ただ、ハルを通して連絡するのなら別に登録する必要はなかったのではないだろうか。
「俺そんなにスマートフォン使い慣れてないし…使わねえし」
「メッセージ既読してから返信までに絶対2分以上かかるもんね、一言だけなのに」
「お前が早すぎるんだよ」
ハルにメッセージを送信すると必ずと言っていいほどすぐに既読がつき、一分以内に返事が来る。
俺自身電子機器に慣れていないのもそうだが、コミュニケーションをとるのも苦手なため文章がすぐに思いつかない。
「ていうか、持ち歩いてないでしょ。いつ連絡が必要になるかんからないし、携帯電話は携帯しないと意味無いんだからちゃんと持っててよ」
「…悪い」
「ああもうそんな顔しないの、直したらちゃんと持ってね。それまでは俺ができる限り勇也の近くにいるし」
「だったら別に、ずっと直らなくていい」
今の自分の言葉がしっかりとずっと近くにいてほしいという意味を含んでいたことに言ってから気づく。訂正しようにも、すぐそれに気づいたであろうハルは口元を押さえて肩を震わせていた。
「今のは違…笑うなよ」
「笑ってないよ、悶えてるだけ」
「意味わかんねえ」
また教室の前まで二人で並んで行ったのだが、昨日も見た女子生徒達の視線が刺さる。
もしも俺が真田のような奴だったらハルに話しかけられるのかもしれないが、隣に不良生徒がいるとなると話は違う。
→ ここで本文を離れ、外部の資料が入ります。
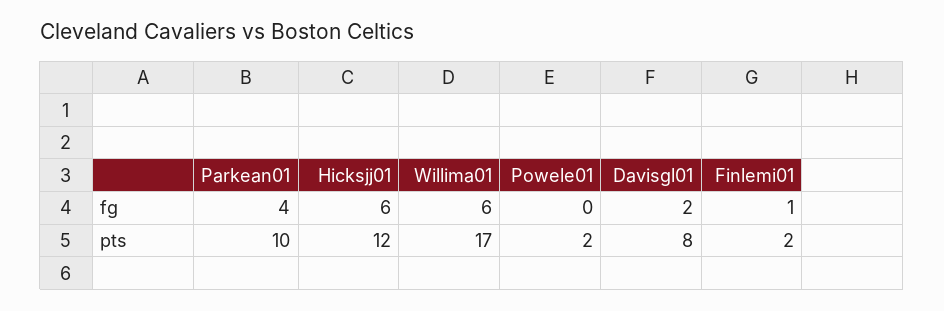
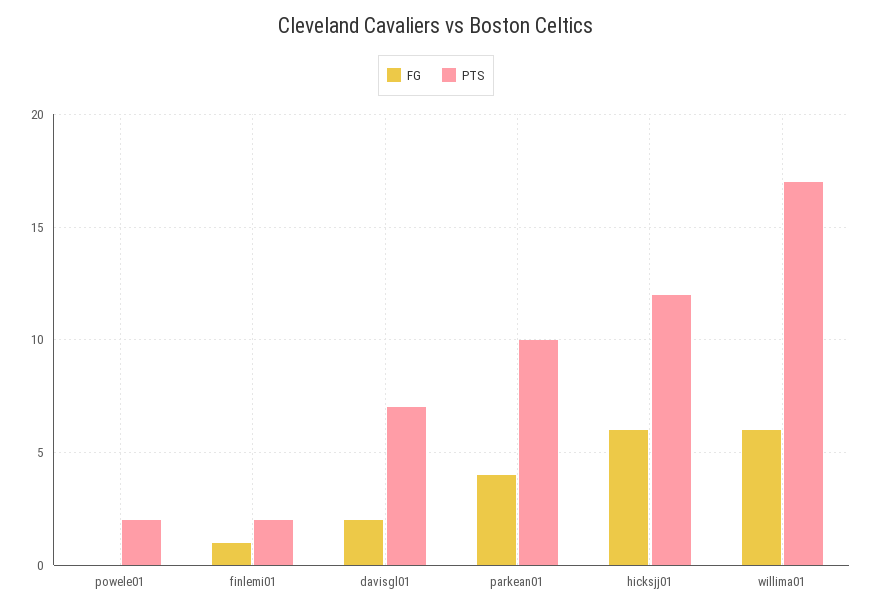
pts, Davisgl01: 8 -> 7

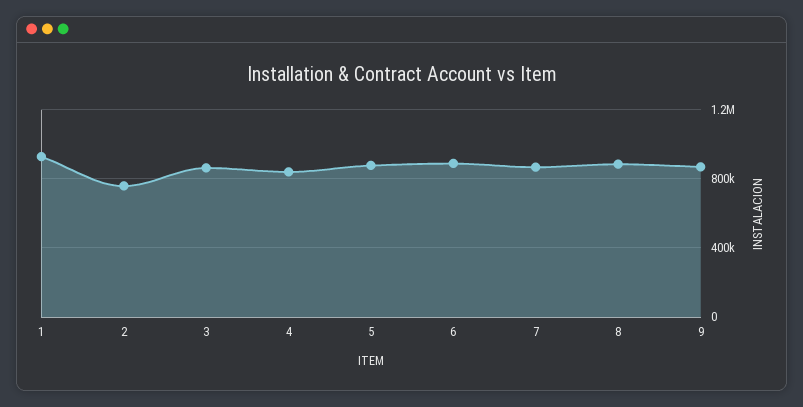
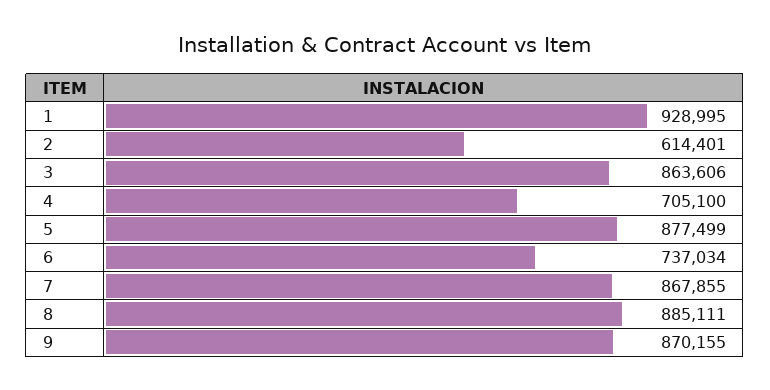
2: 750000 -> 614401
4: 850000 -> 705100
6: 900000 -> 737034

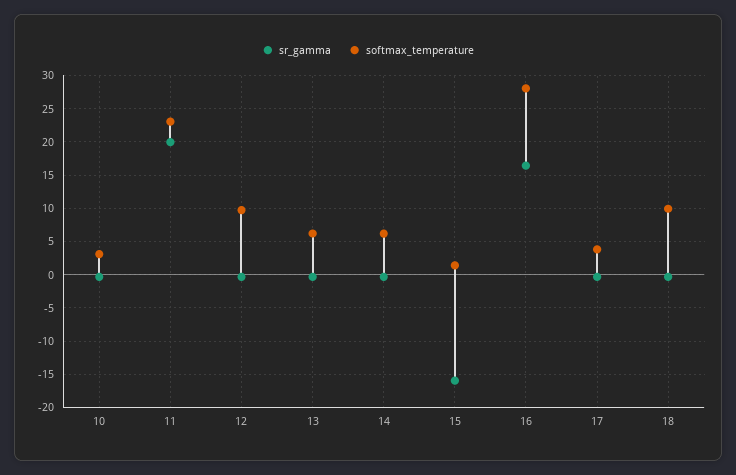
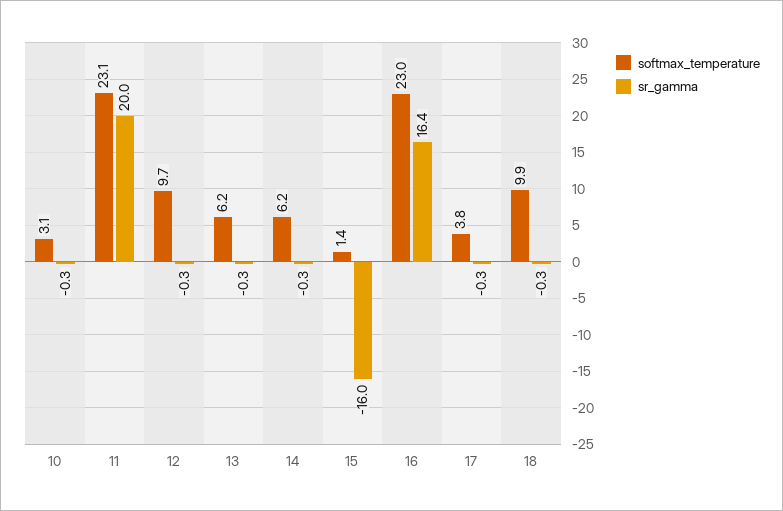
softmax_temperature, 16: 28 -> 23

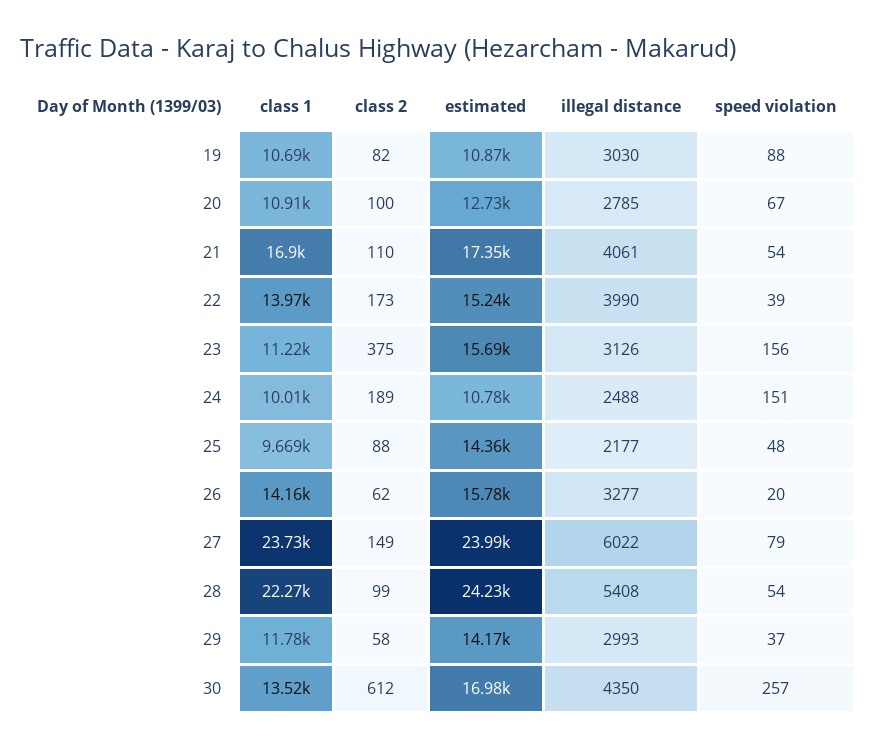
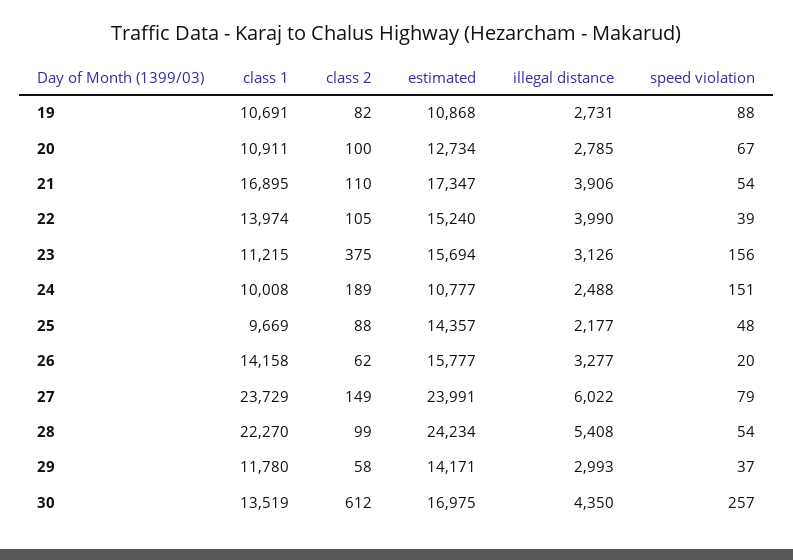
illegal distance, 19: 3030 -> 2731
illegal distance, 21: 4061 -> 3906
class 2, 22: 173 -> 105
ハルはいいと言ってくれているが、俺のせいでハルの品位を落とすようなことにならないだろうか。
悶々としながら教室に入ると、やはり真田と上杉のせいで空気はあまり宜しくない。
昨日うちを出ていってからも仲良く喧嘩して帰ったのだろう。
そんな空気を漂わせたまま授業が進んでいき、あっという間に昼休みになった。
何も言わずに真田と目配せだけして屋上へ向かう。当たり前のように行ってしまうが、ここの学校の教師は立ち入り禁止の屋上の管理をしていないのだろうか。
「双木、今日はありがとう…その、全部うまく話せるかわかんないんだけど」
「ああ、でも話すなら手短にな。委員会はたぶん30分もすれば終わるだろうし」
「それならなんとか…うん、頑張ってみる」
真田はどこか緊張気味で、それを解すように屋上の空気を一気に吸い込んだ。